Appeal Your Property Taxes

If you’re one of the millions of homeowners whose home value has decreased dramatically, check your property tax records to see if your home is over-valued by the county you live in.  If you feel the value is over-stated, you can appeal the value to the board of assessors and possibly receive a reduction in assessed value.  We can’t speak for every county, but generally you can back up your claims by obtaining a market analysis for comparable properties recently sold in your neighborhood.  Backing up these claims with a recent independent property appraisal will make your case stronger.  While you’re at it, check the property information card the county has on file.  This writer once found that the square footage had been incorrectly recorded by over 1000 sq ft. resulting in a refund of overpaid property taxes for two years!


HARP Hits 2 Million, Mortgage Interest Tax Deduction Under Spotlight, And Home Ownership Trends

2 Million HARP Refinances

Government sponsored housing agencies Fannie Mae and Freddie Mac have reached a major milestone, 2 million refinances have been closed since inception of HARP (Home Affordable Refinance Program) in March of 2009.  HARP is setup to assist homeowners who are current on mortgage payments, but unable to refinance due to declining housing values.  The program has been credited with pumping millions back into the economy, as reduced mortgage payments lessen the squeeze on monthly budgets.  The ability to refinance keeps a frustrated homeowner from throwing in the towel, walking away from a property and adding another foreclosure to a saturated market.

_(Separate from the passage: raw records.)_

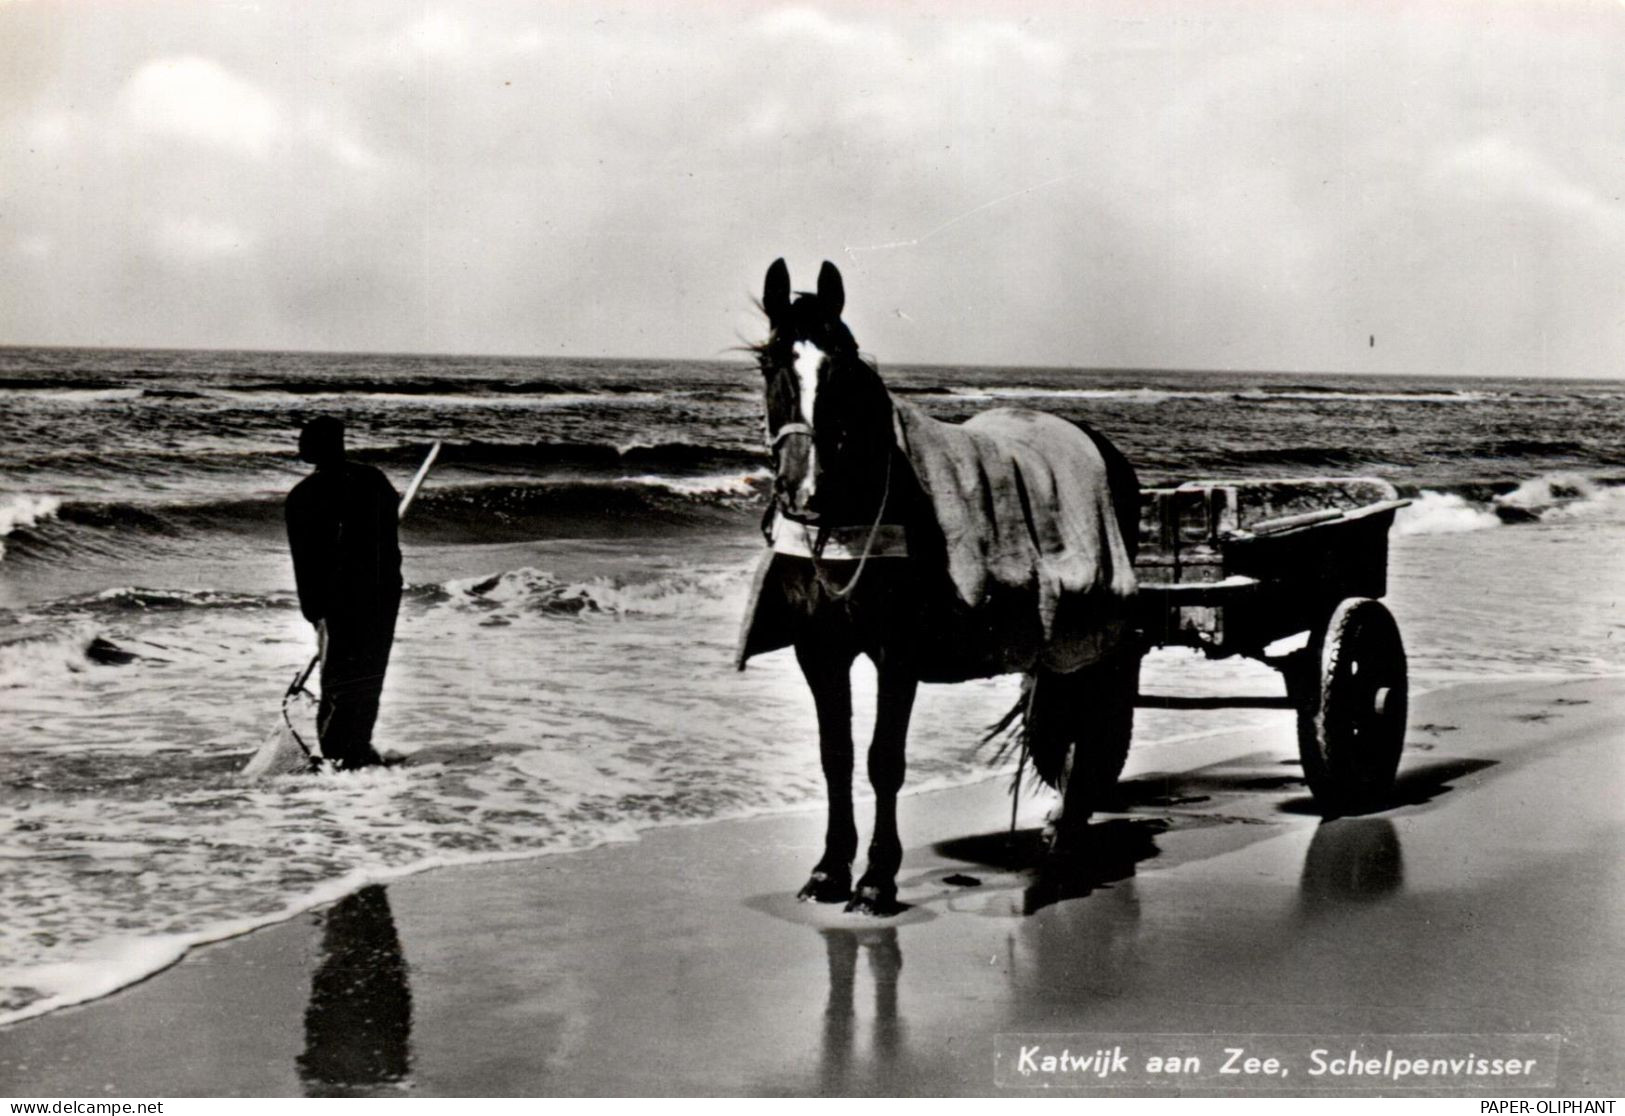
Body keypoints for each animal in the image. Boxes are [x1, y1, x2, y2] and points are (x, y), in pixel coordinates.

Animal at [741, 261, 1144, 916]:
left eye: (844, 365)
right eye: (770, 360)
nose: (806, 488)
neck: (846, 521)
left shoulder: (897, 652)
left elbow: (883, 760)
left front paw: (877, 879)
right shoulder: (819, 650)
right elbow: (835, 757)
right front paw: (829, 870)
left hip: (1096, 626)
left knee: (1093, 717)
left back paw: (1067, 835)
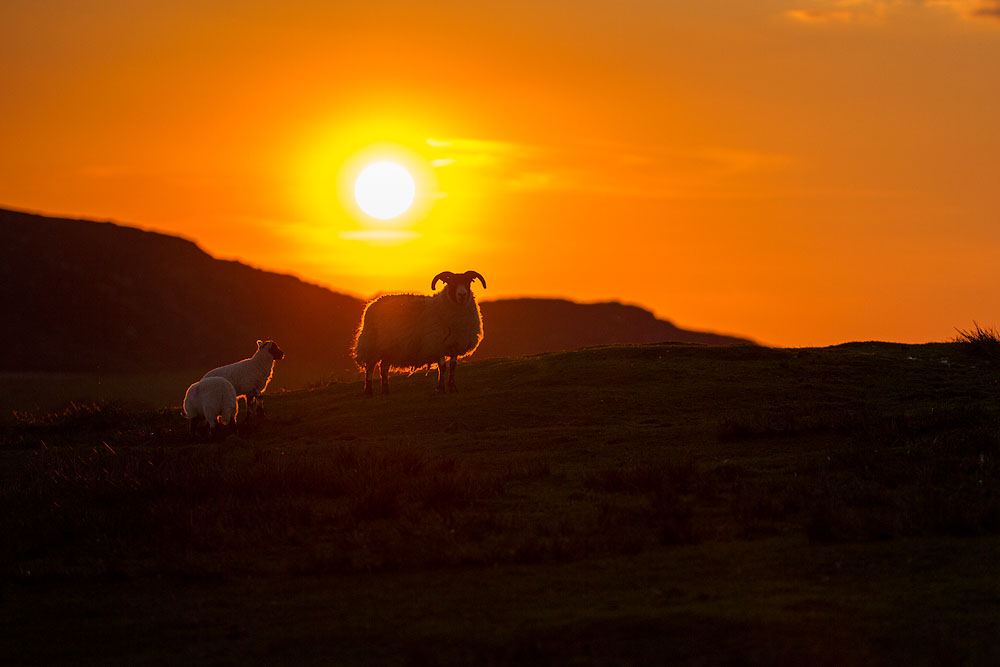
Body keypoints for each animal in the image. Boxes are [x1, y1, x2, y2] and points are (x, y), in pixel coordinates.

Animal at [354, 272, 486, 396]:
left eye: (468, 282)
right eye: (452, 283)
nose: (462, 295)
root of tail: (372, 303)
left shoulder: (455, 345)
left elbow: (453, 366)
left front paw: (452, 388)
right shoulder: (436, 344)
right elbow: (442, 367)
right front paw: (440, 389)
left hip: (389, 348)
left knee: (384, 368)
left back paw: (386, 391)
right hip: (372, 345)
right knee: (370, 367)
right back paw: (368, 392)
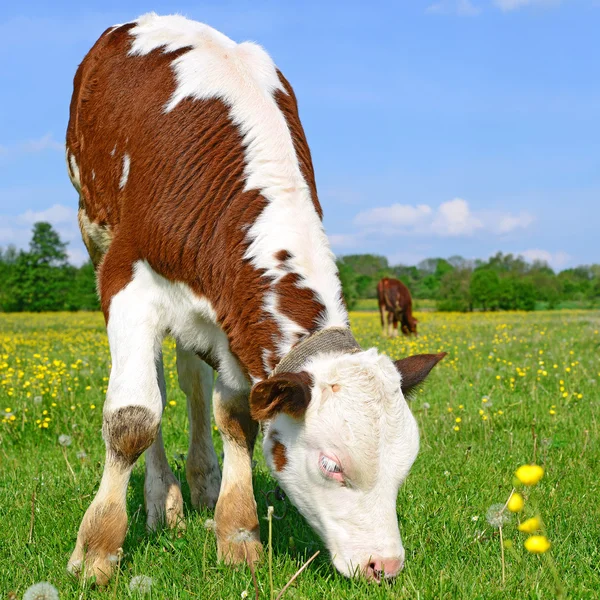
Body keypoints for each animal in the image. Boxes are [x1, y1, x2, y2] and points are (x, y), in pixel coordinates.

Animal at [65, 12, 442, 584]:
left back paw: (201, 483)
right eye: (332, 466)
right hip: (95, 233)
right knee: (155, 383)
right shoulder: (126, 279)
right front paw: (96, 549)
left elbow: (238, 416)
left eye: (404, 467)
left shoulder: (235, 316)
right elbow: (133, 418)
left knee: (192, 383)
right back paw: (162, 501)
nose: (385, 564)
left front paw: (238, 533)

Mortgage lenders like AmeriSave are following HARP legislation carefully in 2013.  In his 2013 State of the Union, President Obama spoke of supporting legislation changes to HARP that would open up HARP to an estimated 12 million eligible homeowners.  The bill, S. 249, was introduced by U.S. Senators Robert Menendez (D-NJ) and Barbara Boxer (D-CA) and states that under the bill borrowers would see reduced refi fees, no cost appraisals and extension of HARP for one year past its current expiration.  HARP is currently scheduled to expire on December 31, 2013.  Source: Housing Wire

Government Overstates Cost of Mortgage Interest Tax Deduction

As the federal government tries desperately to reduce the deficit in the federal budget, nearly every loophole and deduction are fair game for the chopping block.  Did you know that prior to the Tax Reform Act of 1986, interest on all personal loans (including credit cards) was deductible?  TRA86 changed that, but did keep the mortgage interest deduction to encourage more homeownership in middle-class Americans.  Homeownership has exploded since 1986, fueled by an abundance of inventory and ease of obtaining a mortgage.  In 2010, when the deduction came up for elimination, the Joint Committee on Taxation projected that the popular write-off would cost the government $137.7 billion dollars in lost tax revenue in 2013.  The good news is that the Committee recently published revised estimates that peg the figure closer to $69.7 billion for 2013.  The change in the figure is due to changes in the economy and tax legislation.  The deduction isn’t off the chopping block yet, but the revised report may have bought it some time.

Home Ownership Trends

The quintessential American Dream: Homeownership.  Since 1960’s the national rate of homeownership has remained in the 67% range.  US Census data shows that 52% of foreign-born US residents own their home, compared to 67% of native-born Americans.  At nearly 75%, owner-occupied homes are most common in suburbs and rural areas.  Just over 84% of married couples own their home, compared to 50-60% of single males and females.  Some numbers suggest that the importance of homeownership to young adults (born after 1980) has declined.  Only 39% of young adults are homeowners compared to the national rate of 65%.  Possible factors for a lack of interest in homeownership in this age group include a trend in marrying and starting a family later to the age group simply preferring the flexibility and short-term commitments involved in renting.